Он отделился от семьи, снял комнату в Лебяжьем переулке, давал уроки, много занимался историей и читал символистов. На столе в крошечной комнатке в Лебяжьем всегда лежало Евангелие.

Пастернак заходил и к Анисимовым, тоже недавно вернувшимся из Италии; у них снова встретился с Бобровым, мечтавшим о собственном издательстве. Анисимовы и Локс, в видах дешевизны, вместе снимали квартиру на Молчановке. В этом кругу к стихам Пастернака относились скептически — один Локс не сомневался в его даровании да еще Дурылин, изредка посещавший кружок.

Осенью 1912 года на Молчановке был задуман альманах «Лирика», ставший первой книгой одноименного издательства (издательства в то десятилетие, по воспоминаниям самого Пастернака, плодились, как грибы). В круг его участников, помимо уже сложившейся троицы «Асеев — Бобров — Пастернак», вошли Анисимов с женой, Дурылин (под псевдонимом «Раевский»), а также не оставившие заметного следа в литературе Рубанович и Сидоров. У Боброва в январе успела выйти книжечка «Вертоградари над лозами», почти никем не замеченная; на «Лирику» возлагались особые надежды — все-таки о себе заявляло целое направление, хотя и ничем, кроме дружества, не спаянное.

Пять стихотворений, которыми Пастернак дебютировал в печати («Февраль», «Сегодня мы исполним грусть его», «Сумерки», «Я в мысль глухую о себе» и «Как бронзовой золой жаровень»), были отобраны Бобровым. Они обещают все и ничего — автор настолько оригинален, что может увянуть в первые же годы, столкнувшись с непониманием или попросту иссякнув, а может утвердить свою правоту в искусстве и развиться в несравненного, хотя и неровного поэта. Это теперь все мы знаем, что с Пастернаком произошло второе,— а тогда куда более вероятной и, главное, распространенной участью казалось первое. Стихи эти несомненно выделяются из прочих, составивших альманах,— но уж никак не уровнем: они и у раннего Пастернака не из самых сильных. Бобров отбирал то, что ему было ближе,— самое оригинальное и вызывающее, а не самое точное.

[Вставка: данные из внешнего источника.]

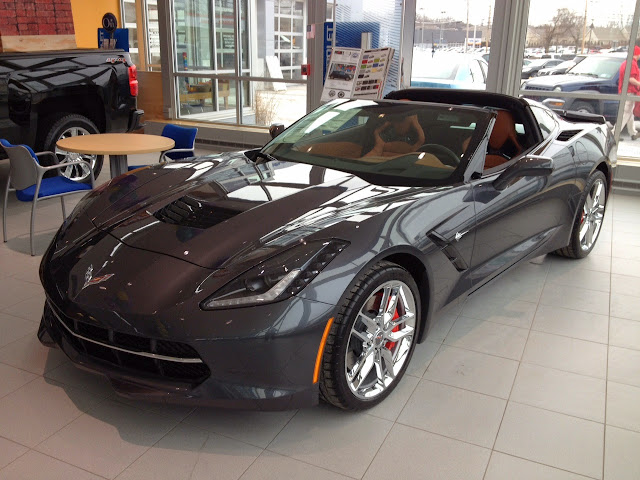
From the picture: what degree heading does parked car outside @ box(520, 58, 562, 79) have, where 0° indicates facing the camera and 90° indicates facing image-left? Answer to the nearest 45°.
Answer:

Со временем понимаешь, что главная черта, выделяющая Пастернака из числа авторов «Лирики»,— именно цельность. Все его стихи хранят отпечаток личности и похожи друг на друга — экспрессионистическим буйством, несколько уязвленной, словно пассивной авторской позицией (автор — не действователь, а восторженный наблюдатель; слова и впечатления его куда-то влекут, волокут…), а главное — необычайной широтой лексики, чертой, резко выделившей Пастернака из ряда современников. Тут вам в одном стихотворении азалии и пахота, жуки, сваи и расцветшие миры, менестрели и полынь… Только жар лирического темперамента может все это сплавить в одно, пусть и невнятное целое; и, конечно, сквозной звук, парономазия — с первых стихов любимый прием сближения разностильных и разнозначных слов. Пастернак — единственный, у кого есть лицо, причем с таким необщим выраженьем, что выраженье это по временам можно принять либо за мимику безумца, либо за сардоническую насмешку над читателем.